Very common (>50% of patients) in various cancer types (melanoma, bladder- and thyroid cancer)

48
Q

In how many % of the cancer is the telomerase reactivated?

A

90%!

49
Q

You would think that telomerase is the perfect cancer treatment target. This is not the case. Why?

A
  1. Inhibitors struggled to due to bioavailability (not picked up by cells) and toxicity
  2. Cancers may have already produced many cells with relatively long telomers
  3. Resistance
50
Q

Fill in: We see that in cancer transcription is heavily … due to (epi)genetic changes

A

deregulated

51
Q

What are therapeutic options that target the epigenetic changes?

A
  1. DNA methylation inhibitors + HDAC inhibitors: reactivation of silenced genes (tumor suppressors)
  2. Telomerase inhibitors: restore mortality of cancer cells
52
Q

Why do we want to use DNA methylation inhibitors? Aren’t the cancer cells already heavily hypomethylated?

A

Because then the silenced genes might be reactivated, resulting in some control back in the cell. However, this is aspecific, so you have to make sure the cancer you treat is sensitive to this treatment.

53
Q

Cancer-specific epigenetic changes can also be used for something else than treatment. What are they?

A

Screening, diagnosis and prognosis (examples of this we already discussed)

54
Q

Exam question: Transcription factors are proteins consisting of multiple domains each with a specific function.

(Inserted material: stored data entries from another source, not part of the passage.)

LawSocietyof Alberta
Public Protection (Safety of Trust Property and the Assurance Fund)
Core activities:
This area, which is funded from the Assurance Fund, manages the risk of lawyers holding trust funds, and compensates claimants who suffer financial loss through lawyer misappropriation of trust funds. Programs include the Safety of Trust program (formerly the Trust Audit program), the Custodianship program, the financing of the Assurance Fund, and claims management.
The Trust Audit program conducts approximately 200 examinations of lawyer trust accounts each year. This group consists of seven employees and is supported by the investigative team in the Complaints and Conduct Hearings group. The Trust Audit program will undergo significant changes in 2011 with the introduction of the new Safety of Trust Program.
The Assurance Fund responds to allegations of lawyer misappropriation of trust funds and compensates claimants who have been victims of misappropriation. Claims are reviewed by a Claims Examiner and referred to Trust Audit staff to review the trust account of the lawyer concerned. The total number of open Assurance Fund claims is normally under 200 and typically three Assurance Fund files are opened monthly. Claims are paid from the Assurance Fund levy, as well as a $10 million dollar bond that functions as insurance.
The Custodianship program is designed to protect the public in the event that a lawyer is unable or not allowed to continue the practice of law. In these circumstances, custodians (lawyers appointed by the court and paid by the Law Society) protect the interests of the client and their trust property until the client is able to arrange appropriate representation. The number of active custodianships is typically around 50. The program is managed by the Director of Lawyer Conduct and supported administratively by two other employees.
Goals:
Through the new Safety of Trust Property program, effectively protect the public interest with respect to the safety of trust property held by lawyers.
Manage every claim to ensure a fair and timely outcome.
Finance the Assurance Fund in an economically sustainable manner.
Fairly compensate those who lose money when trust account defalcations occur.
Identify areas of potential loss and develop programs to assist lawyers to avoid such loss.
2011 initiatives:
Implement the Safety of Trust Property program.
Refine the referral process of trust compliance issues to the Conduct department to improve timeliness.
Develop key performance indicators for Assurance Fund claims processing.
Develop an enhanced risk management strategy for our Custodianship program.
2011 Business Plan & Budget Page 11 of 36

Which of the following is TRUE:

A) All transcription factors contain a DNA-binding domain

B) All transcription factors contain a ligand-binding domain

C) All transcription factors contain a dimerization domain

D) None of the above

A

A) All transcription factors contain a DNA-binding domain

55
Q

Other exam questions you can think about but that were not discussed in the lecture:

A
  1. Transcription factors are proteins that can bind to promoter regions of genes and in this way control its expression. To this end transcription factors contain domains with specific functions. Name two of these domains and explain their function.
  2. Promoter regions of genes can contain so-called CpG islands: sequences that are enriched for CpG dinucleotides. The C residues of these dinucleotides can be methylated by DNA methyl transferases. Does this methylation contribute to activating transcription or silencing of the respective gene?
  3. Some genes have undergone epigenetic alterations in tumors. What does this mean?